Me apresento e pergunto se tudo bem ele conversar comigo sobre como é morar no bairro Mario Quintana. Ele diz que não me ouviu. Repito o que disse na primeira vez, um pouco mais alto, cogitando ficar em pé, mas depois da frase “é que eu já sou velho.” sentar no banco, perto dele, é a melhor coisa a se fazer. Valdemar Machado é morador do bairro há 35 anos. Ele conta que nasceu em Roque Gonzalez, município com as águas do rio Uruguai. Se mudou para Porto Alegre aos 22, buscando emprego. Valdemar relata já ter trabalhado como cobrador de ônibus nas linhas da Lomba do Pinheiro, zona leste da cidade, e Restinga, zona sul.

Atualmente, ele mora com dois de seus três filhos. Aos 57 anos, Valdemar trabalha ajudando na construção da casa em um terreno que futuramente pretende pôr para alugar. Entre uma tragada no cigarro e uma pausa para respirar, ele me conta que semanalmente precisa ir ao centro da cidade para fazer exames por causa de sua saúde, já debilitada. Ele confessa ser cansativo. Não só pela idade, não só pelo transporte público lotado e com poucos horários.

Não cheguei a perguntar quais seriam os sonhos de Seu Valdemar. Antes disso ele me conta que gostaria muito de achar a paz em algum momento, em algum lugar. Valdemar lembra que já poderia estar aposentado, mas devido a Reforma da Previdência, aprovada em 2019, precisa continuar trabalhando. Eu me despeço dele dizendo que voltaria ao bairro e que espero encontrá-lo outra vez. Peço que ele se cuide e que continue indo ao hospital fazer seus exames.

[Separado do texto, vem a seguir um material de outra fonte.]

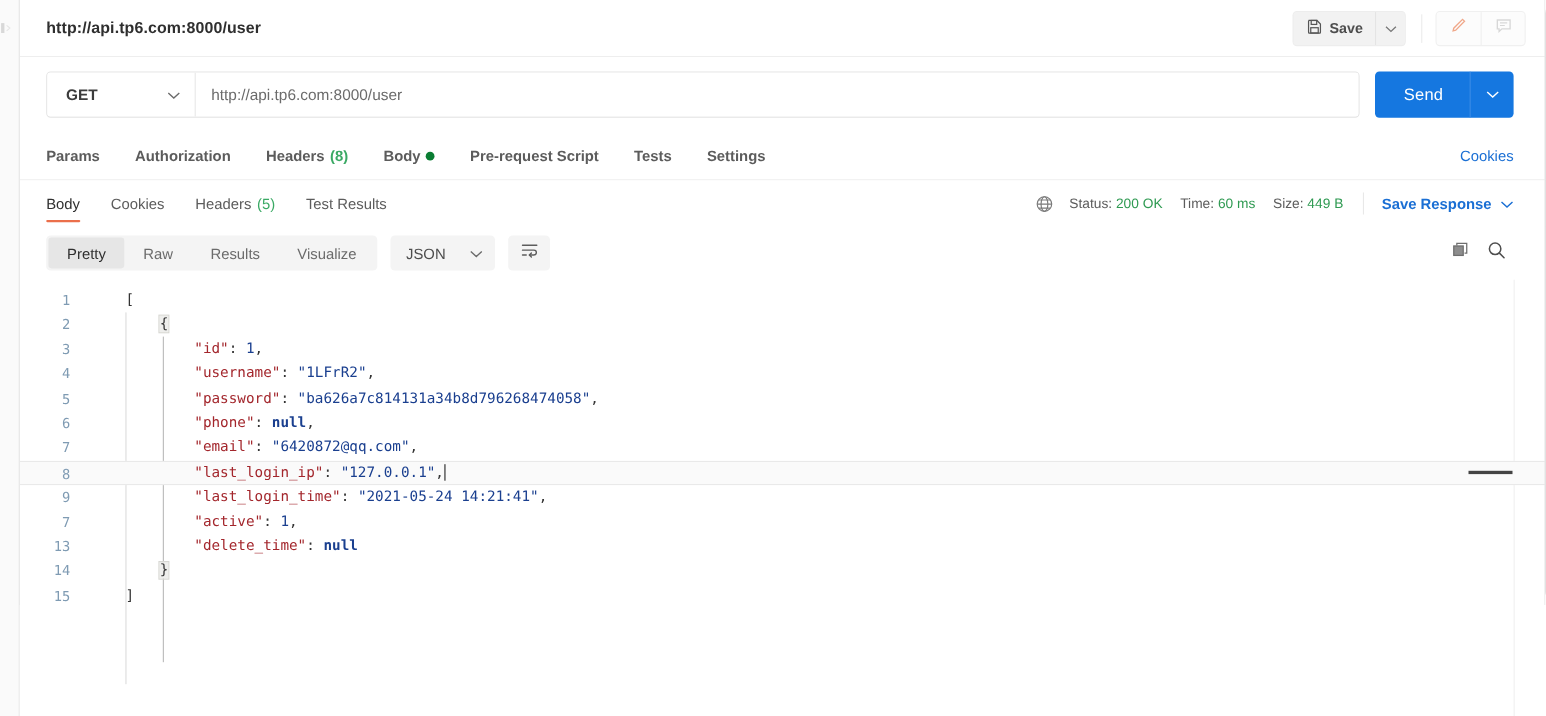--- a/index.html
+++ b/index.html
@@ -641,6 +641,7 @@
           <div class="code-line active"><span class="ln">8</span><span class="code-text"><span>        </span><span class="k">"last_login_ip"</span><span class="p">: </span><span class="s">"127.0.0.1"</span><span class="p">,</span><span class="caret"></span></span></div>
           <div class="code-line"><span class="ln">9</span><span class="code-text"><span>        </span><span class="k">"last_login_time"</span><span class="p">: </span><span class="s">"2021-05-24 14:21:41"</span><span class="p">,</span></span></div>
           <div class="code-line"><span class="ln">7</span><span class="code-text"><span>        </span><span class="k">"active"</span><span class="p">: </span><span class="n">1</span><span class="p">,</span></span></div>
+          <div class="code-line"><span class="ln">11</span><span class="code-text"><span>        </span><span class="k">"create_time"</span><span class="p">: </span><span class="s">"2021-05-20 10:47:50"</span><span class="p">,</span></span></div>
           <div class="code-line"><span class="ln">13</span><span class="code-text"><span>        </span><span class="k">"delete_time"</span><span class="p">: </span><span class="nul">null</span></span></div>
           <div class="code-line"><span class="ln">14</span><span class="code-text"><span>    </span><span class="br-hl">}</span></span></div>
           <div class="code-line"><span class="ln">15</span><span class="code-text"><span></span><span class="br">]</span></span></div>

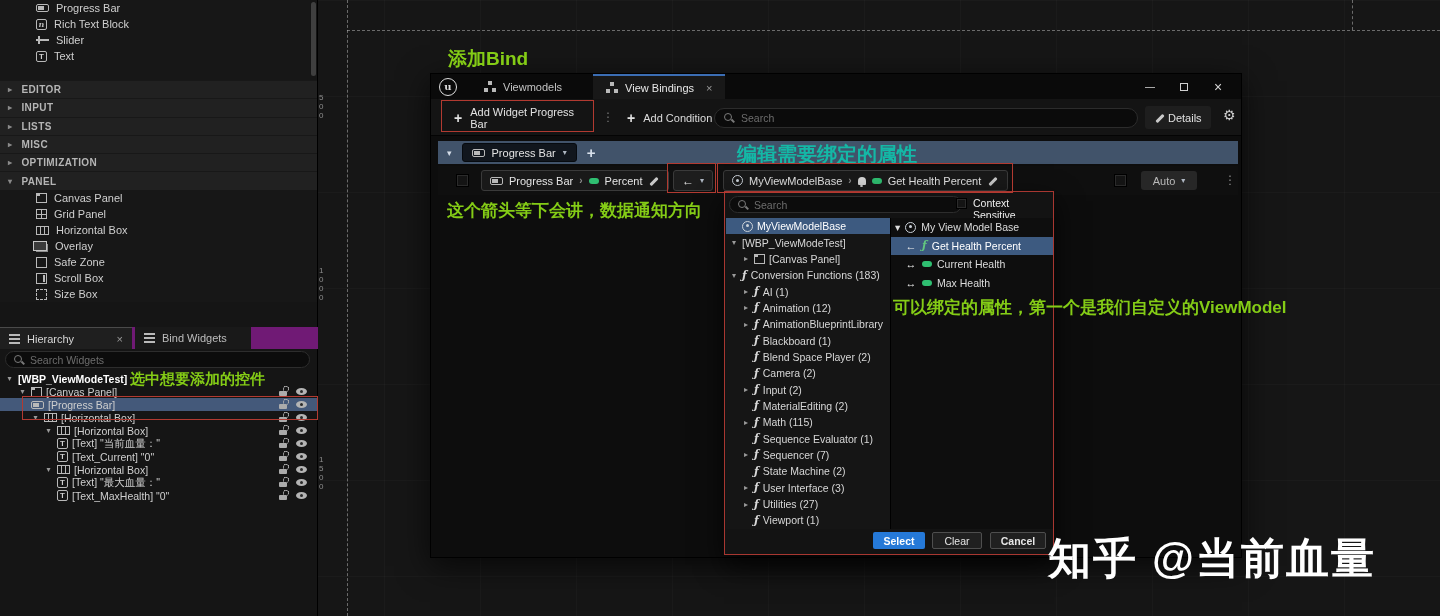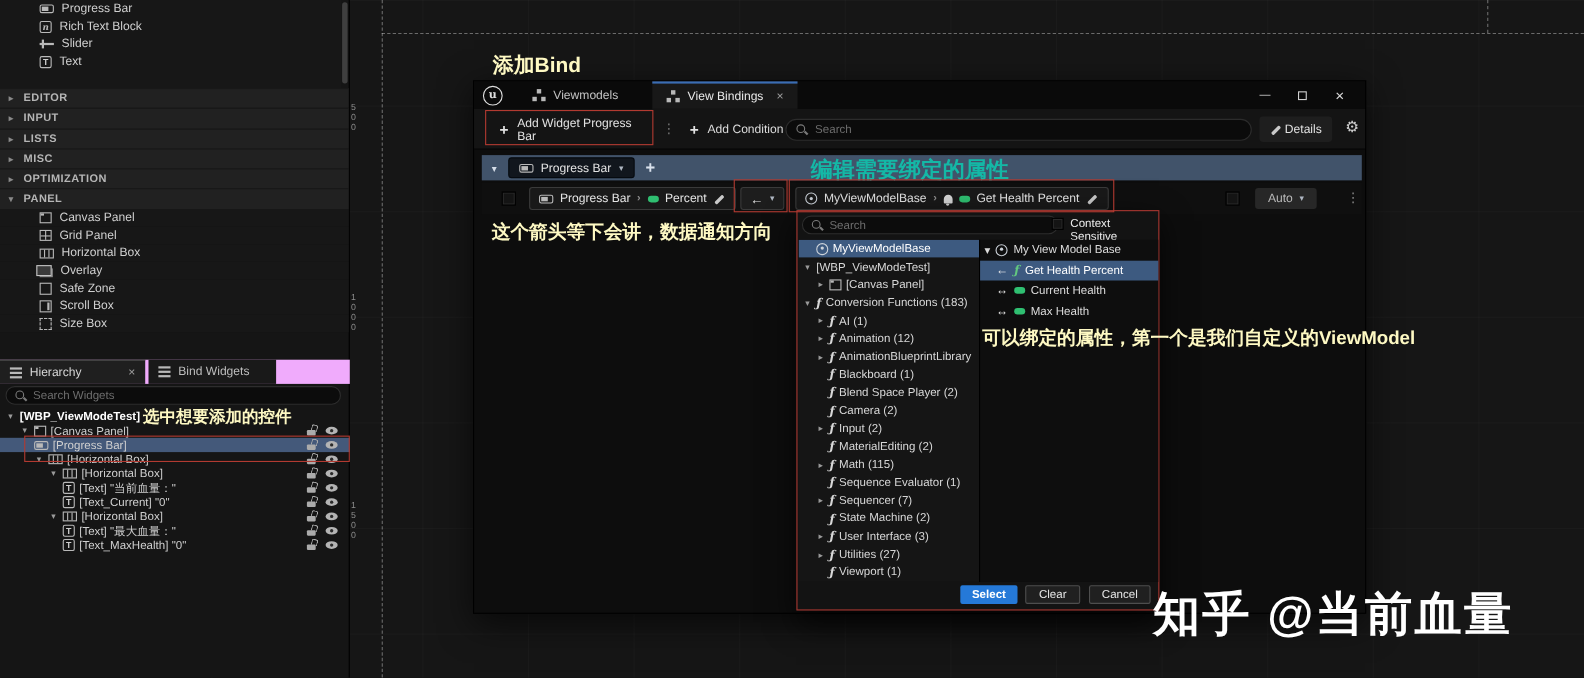--- a/index.html
+++ b/index.html
@@ -132,7 +132,7 @@
   #btn-cancel { left:265px; width:56px; background:#202020; border:1px solid #4e4e4e; }
 
   
-  .rnote { color:#fef9c3; font-weight:bold; z-index:6; white-space:nowrap; }
+  .rnote { color:#84cc16; font-weight:bold; z-index:6; white-space:nowrap; }
   #note-addbind { left:448px; top:46px; font-size:19px; }
   #note-edit { left:737px; top:141px; font-size:20px; color:#14b8a6; z-index:6; }
   #note-arrow { left:447px; top:199px; font-size:17px; }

E talvez seja esse sentimento de encontrar um lugar calmo, não necessariamente no mapa, mas também dentro da gente, que continue impulsionando a Jamila, o Luiz e o Valdemar. São três histórias diferentes de pessoas que acordam, trabalham, riem, falam, questionam. Três pessoas, com suas singularidades que moram na mesma comunidade e compartilham o mesmo sentimento de esperança. E é assim que as coisas acontecem.